Task instructions
Within the entries below, find each line containing the word "lines" and copy it.

Exercise data
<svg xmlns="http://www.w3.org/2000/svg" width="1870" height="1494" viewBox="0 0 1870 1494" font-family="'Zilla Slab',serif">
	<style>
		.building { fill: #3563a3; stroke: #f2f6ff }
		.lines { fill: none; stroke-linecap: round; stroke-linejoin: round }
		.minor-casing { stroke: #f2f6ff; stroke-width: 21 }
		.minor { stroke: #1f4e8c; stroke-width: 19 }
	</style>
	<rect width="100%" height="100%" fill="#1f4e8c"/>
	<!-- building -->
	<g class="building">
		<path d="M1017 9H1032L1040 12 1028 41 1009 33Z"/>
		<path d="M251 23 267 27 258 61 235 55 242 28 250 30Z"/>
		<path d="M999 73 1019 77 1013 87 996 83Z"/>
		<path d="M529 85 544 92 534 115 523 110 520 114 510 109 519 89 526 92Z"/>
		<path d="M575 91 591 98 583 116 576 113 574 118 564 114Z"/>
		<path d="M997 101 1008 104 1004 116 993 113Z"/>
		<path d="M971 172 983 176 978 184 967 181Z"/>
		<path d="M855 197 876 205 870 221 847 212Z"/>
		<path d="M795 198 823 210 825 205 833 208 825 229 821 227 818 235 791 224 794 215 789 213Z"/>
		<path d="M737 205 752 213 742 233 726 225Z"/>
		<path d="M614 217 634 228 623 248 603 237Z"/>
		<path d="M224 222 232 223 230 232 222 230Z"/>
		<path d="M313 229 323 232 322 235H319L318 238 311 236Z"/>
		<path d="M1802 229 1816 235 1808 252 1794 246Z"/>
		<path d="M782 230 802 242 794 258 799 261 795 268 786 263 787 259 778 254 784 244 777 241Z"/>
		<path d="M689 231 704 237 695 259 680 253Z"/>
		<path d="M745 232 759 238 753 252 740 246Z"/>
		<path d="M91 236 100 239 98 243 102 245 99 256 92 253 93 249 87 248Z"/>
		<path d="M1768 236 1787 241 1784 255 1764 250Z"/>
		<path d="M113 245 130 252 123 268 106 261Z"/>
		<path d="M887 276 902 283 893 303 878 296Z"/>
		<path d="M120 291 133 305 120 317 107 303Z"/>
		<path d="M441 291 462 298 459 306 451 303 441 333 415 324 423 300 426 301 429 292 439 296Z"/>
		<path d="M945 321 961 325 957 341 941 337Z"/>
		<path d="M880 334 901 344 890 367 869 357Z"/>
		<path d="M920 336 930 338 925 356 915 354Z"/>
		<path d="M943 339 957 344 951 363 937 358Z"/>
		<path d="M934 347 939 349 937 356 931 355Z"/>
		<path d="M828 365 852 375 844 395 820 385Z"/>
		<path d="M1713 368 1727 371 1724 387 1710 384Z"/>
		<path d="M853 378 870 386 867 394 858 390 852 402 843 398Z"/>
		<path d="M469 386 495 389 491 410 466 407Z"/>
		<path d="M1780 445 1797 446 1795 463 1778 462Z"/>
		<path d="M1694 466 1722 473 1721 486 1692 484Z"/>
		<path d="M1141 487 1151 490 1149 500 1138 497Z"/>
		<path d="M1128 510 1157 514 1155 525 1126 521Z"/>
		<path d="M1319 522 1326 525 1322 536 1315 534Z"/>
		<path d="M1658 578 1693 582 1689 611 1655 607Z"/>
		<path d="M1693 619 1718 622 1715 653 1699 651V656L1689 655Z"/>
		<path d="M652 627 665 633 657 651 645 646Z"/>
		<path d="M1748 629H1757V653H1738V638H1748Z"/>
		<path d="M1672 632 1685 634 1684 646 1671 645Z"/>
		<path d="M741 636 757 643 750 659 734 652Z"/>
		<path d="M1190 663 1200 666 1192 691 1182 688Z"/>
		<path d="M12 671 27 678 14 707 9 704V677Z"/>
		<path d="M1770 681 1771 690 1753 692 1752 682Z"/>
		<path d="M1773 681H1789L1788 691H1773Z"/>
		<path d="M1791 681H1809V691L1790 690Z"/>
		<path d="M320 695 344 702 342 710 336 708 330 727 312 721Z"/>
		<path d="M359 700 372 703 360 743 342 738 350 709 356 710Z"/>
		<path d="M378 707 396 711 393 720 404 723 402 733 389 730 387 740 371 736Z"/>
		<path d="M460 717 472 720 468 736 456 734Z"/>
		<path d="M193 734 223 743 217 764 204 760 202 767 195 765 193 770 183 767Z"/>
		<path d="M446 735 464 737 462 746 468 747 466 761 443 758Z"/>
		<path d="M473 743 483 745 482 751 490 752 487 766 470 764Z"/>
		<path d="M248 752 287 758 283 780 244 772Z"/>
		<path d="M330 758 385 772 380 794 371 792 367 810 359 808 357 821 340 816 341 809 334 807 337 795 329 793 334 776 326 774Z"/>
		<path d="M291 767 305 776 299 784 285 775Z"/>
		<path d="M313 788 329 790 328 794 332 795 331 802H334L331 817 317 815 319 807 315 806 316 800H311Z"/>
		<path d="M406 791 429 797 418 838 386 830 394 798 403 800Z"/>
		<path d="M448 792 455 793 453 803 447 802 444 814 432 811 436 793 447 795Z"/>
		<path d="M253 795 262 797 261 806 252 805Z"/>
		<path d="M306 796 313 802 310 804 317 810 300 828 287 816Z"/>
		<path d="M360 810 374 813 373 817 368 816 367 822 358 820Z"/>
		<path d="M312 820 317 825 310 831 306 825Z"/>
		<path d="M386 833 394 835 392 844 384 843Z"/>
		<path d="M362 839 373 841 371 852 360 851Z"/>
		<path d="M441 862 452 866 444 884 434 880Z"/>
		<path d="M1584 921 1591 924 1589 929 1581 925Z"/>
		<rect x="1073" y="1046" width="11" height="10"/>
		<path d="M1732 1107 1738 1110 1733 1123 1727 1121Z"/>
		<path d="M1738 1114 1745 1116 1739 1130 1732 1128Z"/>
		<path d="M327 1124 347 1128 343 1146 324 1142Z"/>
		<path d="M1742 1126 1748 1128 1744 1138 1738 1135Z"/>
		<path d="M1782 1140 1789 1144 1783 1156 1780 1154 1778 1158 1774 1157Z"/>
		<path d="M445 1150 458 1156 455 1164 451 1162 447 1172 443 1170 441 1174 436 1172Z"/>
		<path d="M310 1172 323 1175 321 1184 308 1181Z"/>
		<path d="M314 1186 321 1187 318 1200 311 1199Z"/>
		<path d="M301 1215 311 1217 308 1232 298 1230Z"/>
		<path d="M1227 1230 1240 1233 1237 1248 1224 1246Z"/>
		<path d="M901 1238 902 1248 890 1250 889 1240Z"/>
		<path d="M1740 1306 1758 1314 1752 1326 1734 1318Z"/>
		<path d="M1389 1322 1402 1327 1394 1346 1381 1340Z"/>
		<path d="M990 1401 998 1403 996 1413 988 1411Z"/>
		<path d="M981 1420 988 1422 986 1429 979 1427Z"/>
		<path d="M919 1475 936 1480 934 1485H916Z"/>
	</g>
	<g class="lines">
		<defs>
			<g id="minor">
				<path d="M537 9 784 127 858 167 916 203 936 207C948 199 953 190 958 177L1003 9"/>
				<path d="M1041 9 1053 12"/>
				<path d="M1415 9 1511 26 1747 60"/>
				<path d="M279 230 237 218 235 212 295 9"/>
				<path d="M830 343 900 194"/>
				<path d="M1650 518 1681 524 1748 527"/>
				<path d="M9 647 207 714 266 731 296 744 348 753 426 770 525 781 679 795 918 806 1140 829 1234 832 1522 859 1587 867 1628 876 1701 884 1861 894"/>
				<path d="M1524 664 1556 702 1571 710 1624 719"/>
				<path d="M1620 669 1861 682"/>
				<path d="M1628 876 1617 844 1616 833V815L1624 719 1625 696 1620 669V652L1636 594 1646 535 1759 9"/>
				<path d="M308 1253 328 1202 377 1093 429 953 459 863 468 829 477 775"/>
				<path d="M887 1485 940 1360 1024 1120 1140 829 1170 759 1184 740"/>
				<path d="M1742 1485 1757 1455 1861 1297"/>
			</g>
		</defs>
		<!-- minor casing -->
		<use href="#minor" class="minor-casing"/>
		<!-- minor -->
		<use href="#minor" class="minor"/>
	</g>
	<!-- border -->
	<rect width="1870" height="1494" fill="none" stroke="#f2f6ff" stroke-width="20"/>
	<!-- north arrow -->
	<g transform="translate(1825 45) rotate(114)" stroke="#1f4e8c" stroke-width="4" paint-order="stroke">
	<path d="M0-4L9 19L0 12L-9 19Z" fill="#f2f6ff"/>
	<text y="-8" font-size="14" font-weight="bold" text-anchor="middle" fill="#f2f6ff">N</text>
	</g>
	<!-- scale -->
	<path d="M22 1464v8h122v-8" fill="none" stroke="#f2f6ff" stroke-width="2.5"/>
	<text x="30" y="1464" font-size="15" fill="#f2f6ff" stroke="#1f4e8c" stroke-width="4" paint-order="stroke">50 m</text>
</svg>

Exercise output
		.lines { fill: none; stroke-linecap: round; stroke-linejoin: round }
	<g class="lines">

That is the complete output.